* [Task requirements]: Exclude images and print all the records verbatim.

══ Data provided

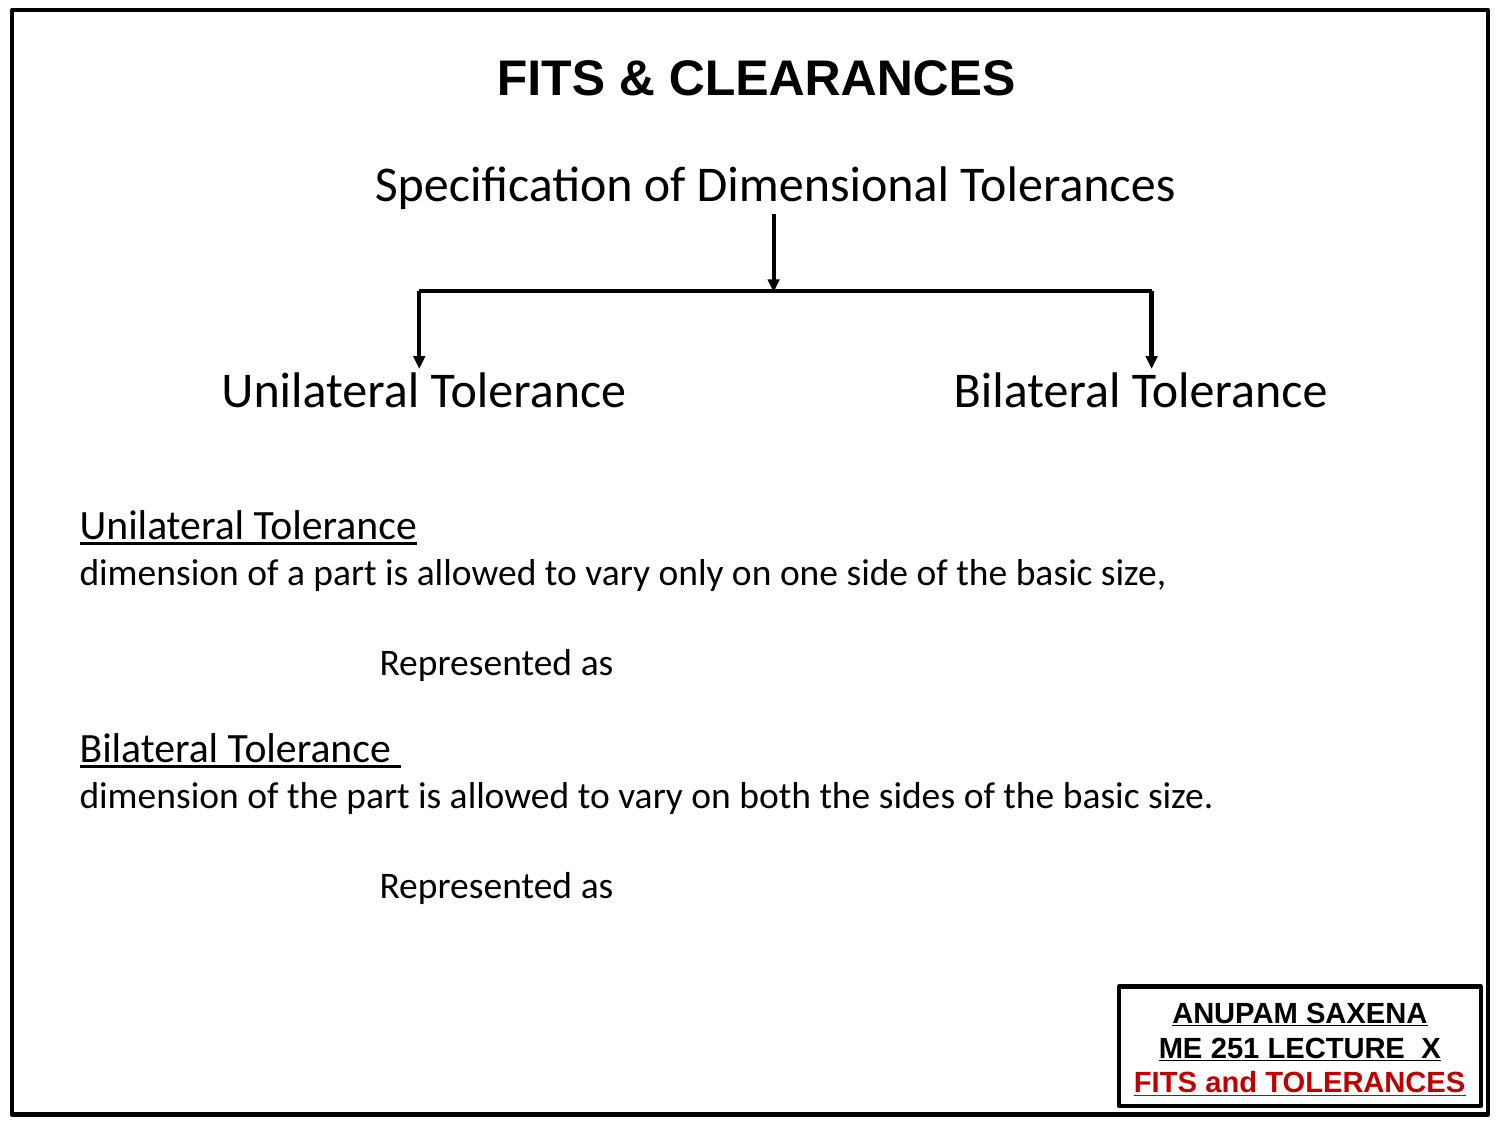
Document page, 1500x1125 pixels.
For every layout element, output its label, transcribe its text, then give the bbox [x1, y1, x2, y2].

text_box Unilateral Tolerance [206, 349, 644, 425]
text_box Bilateral Tolerance [938, 349, 1353, 425]
text_box Specification of Dimensional Tolerances [360, 143, 1211, 219]
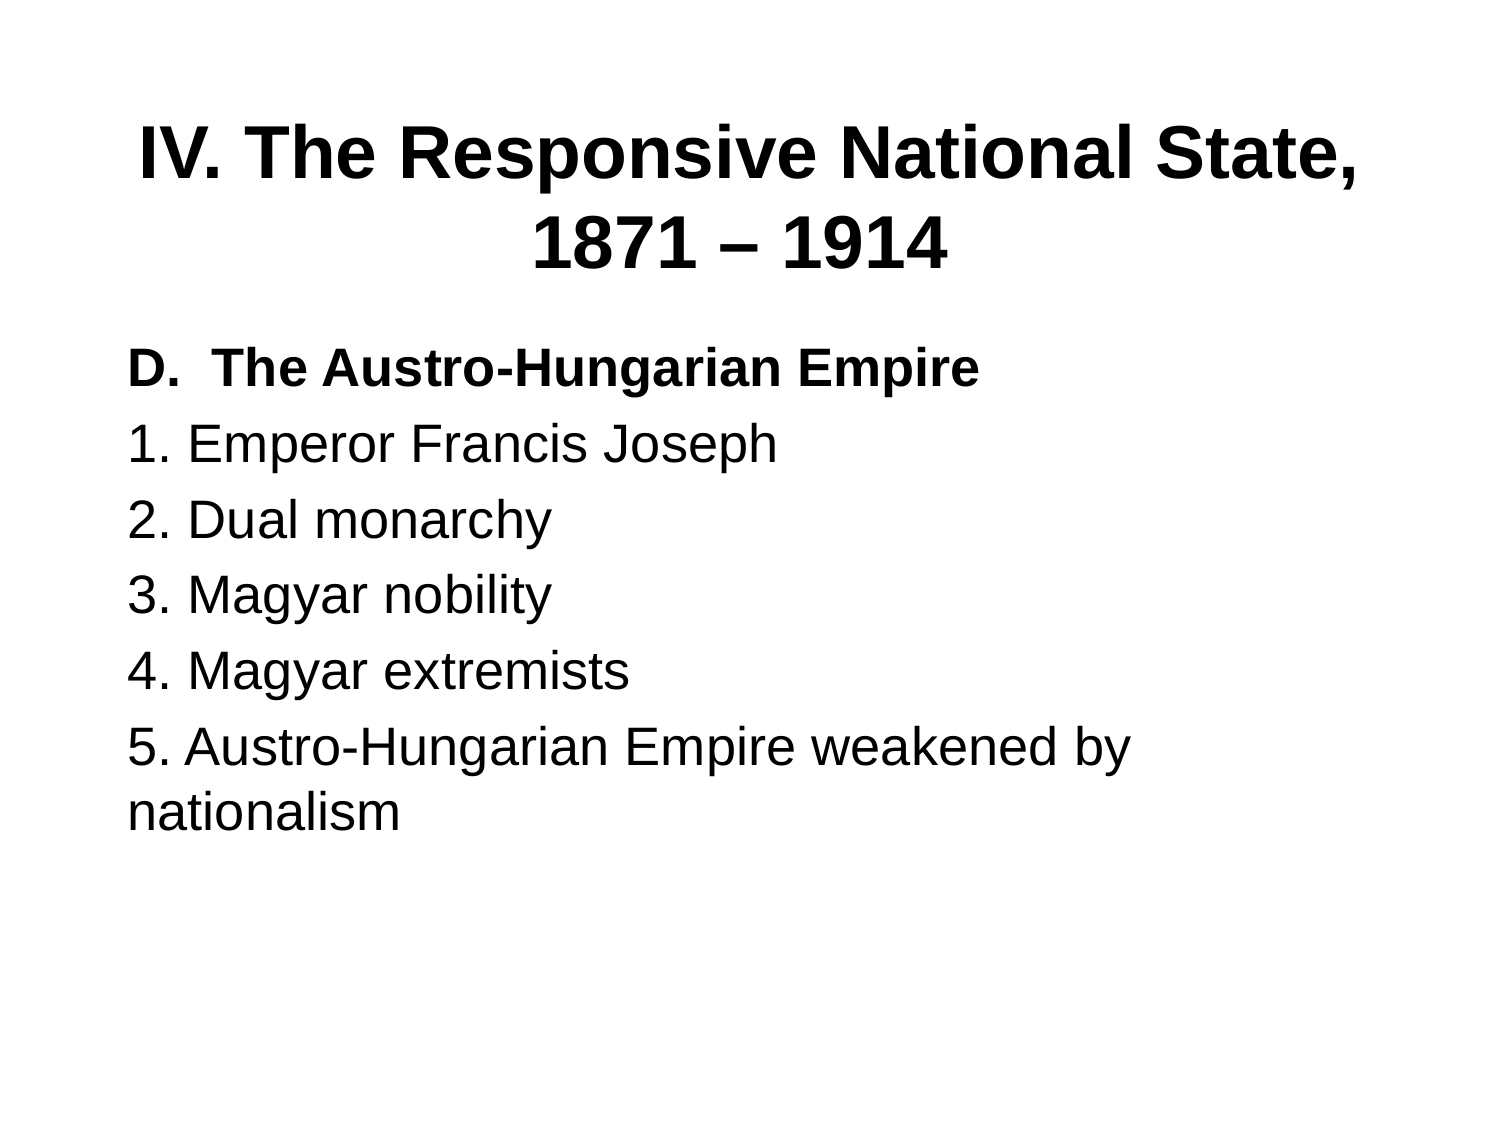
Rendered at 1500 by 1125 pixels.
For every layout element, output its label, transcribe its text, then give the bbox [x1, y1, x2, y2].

════

* [Reply]:
Document page, 1500x1125 pixels.
For every layout element, output its label, transcribe its text, then give the bbox [x1, y1, x2, y2].

text_box Unilateral Tolerance [206, 349, 644, 425]
text_box Bilateral Tolerance [938, 349, 1353, 425]
text_box Specification of Dimensional Tolerances [360, 143, 1211, 219]
Rendered at 1500 by 1125 pixels.
For every layout element, output its label, transcribe its text, then give the bbox [x1, y1, x2, y2].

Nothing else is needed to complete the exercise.